Cringe-worthy Goodness

So, my dad just called to bug me about going to the bank and he was all like “The Butcher’s gay friend knows the woman who does mortgages for people who are employed where you’re employed” and I use the word “like” because, clearly, those are not his exact words, but I bring them up because “gay friend” was word for word what he said.

Never in my whole life until this moment have I ever heard my dad use the term “gay” as a neutral descriptor used to narrow down who he was referring to.  Never.

I give credit to the Butcher.

Lunch-eh-time and the Living is Easy

So, I’m on my way to lunch and the weather is put-it-in-your-mouth delicious and I hear what I think is the familiar plinks of the first few notes of Johnson’s “Come in My Kitchen” and I’m looking around and it’s just the noise some loose wires are making as they hit some other wires over my head.

And I’m thinking about an interview I read once with some old blues artist and the interviewer had asked him why some song sounded the way it did and the blues guy was all “That’s just the rhythm you hear when you’re walking behind a mule all day.”

So, I was thinking about that, what it would be like to listen to the world as a collection of noises that could potentially be songs and just then the fire trucks and an ambulance came by and I thought, “You know what would be so awesome I must remember to mention it to folks?  Music for a marching band to do as they marched down the street that was made up of the sounds you hear on the street.”  And so, as I walked, I was trying to decide what instruments would play what music.

And then, at lunch, I got free brownies.

And then, walking back from lunch, I saw a guy’s ball cap blow off and under it, he had the most beautiful yarmulke, blue with embroidery.  And the shock of seeing, on this frat-boy looking kid, this beautiful, delicate, artistic stitch-work just tickled me so much that it made me happy to be alive.

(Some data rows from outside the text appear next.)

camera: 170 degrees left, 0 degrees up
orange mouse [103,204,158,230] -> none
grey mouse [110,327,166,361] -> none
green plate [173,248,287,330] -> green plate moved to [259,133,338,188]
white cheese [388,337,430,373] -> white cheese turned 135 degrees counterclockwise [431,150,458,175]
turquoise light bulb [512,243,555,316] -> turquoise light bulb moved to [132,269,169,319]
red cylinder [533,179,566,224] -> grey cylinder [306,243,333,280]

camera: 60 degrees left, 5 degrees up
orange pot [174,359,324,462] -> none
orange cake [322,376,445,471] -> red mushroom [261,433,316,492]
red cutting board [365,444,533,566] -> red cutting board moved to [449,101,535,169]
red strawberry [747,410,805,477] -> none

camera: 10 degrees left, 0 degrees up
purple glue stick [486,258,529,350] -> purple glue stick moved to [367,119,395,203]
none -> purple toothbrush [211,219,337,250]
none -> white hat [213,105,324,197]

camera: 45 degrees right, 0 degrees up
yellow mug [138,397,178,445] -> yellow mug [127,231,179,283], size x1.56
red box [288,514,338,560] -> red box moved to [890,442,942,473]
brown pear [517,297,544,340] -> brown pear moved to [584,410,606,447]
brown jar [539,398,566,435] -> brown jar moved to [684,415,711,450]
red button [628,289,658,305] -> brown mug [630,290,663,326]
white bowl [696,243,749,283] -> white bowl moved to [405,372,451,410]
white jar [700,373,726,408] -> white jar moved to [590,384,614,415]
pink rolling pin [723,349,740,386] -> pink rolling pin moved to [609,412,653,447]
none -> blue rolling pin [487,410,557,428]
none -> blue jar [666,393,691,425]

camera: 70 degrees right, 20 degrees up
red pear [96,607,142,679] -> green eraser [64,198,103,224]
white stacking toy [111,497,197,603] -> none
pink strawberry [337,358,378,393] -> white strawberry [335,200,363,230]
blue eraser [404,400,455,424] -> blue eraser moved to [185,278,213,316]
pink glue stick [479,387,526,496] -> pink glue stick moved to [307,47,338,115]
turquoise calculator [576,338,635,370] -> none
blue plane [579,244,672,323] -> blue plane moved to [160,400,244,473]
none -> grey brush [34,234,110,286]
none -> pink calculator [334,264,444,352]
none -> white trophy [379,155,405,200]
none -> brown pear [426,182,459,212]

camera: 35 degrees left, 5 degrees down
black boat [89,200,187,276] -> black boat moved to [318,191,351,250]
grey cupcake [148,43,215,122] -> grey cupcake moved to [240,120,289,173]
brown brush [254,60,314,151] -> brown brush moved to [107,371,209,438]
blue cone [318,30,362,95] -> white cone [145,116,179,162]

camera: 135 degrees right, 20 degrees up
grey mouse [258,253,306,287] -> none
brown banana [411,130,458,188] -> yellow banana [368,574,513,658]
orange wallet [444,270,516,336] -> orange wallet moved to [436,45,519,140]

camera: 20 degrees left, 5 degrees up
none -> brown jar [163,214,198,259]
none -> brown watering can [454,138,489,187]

I know that’s kind of corny, but that’s what I thought: “I would have been sorry to have missed that.”

Mmm.  Lunch.

Blogging Against Disablism Day

I am, by far, no disability rights activist.  But today I was thinking of Mary Oliver’s poem “The Ponds.”  I’m not sure it’s exactly fitting for today.  After all, we are not all lilies.  But I read this poem and what I take away from it is that we all have value and we all bring something beautiful and fierce and light to the world, even though none of us is a “perfect” specimen.

We can, of course, keep searching through beautiful, fierce, light-bringing people for those closest to “perfection,” but we can choose to let go of that, too.

The Ponds
by Mary Oliver

Every year
the lilies
are so perfect
I can hardly believe

their lapped light crowding
the black,
mid-summer ponds.
Nobody could count all of them–

the muskrats swimming
among the pads and the grasses
can reach out
their muscular arms and touch

only so many, they are that
rife and wild.
But what in this world
is perfect?

I bend closer and see
how this one is clearly lopsided–
and this one wears an orange blight–
and this one is a glossy cheek

half nibbled away–
and that one is a slumped purse
full of its own
unstoppable decay.

Still, what I want in my life
is to be willing
to be dazzled–
to cast aside the weight of facts

and maybe even
to float a little
above this difficult world.
I want to believe I am looking

into the white filre of a great mystery.
I want to believe that imperfections are nothing–
that the light is everything–that it is more than the sum
of each flawed blossom rising and fading. And I do.

Republican or Democrat, You Decide

If you had to guess the party of the person who said the following, who would you guess?  (No fair playing, folks who also read Shakesville.)

”Unless you ovulate or have ovulated, we have no business as males interfering with your female decision on reproduction,” King said. ”A woman making a decision that she wants to abort, that decision should be honored.”

Weren’t we just the other day talking about how we Tennesseans can at least count on Florida to be stupider than us?  Indeed, has the world gone topsy-turvy?

Don’t Do This

When your brother’s funky deformed cactus falls off the window ledge, just let it fall.  Do not reach for it.

No.

Do not attempt to catch it with your bare hands.

What kind of idiot would do that?

Also, I should point out, that the same advice holds true for all cacti.  Unless you are doing some weird fraternity hazing, there is no reason to ever try to catch a falling cactus.  And for sure, do not put it in your pocket.  Why would you even need a cactus on a rainy day?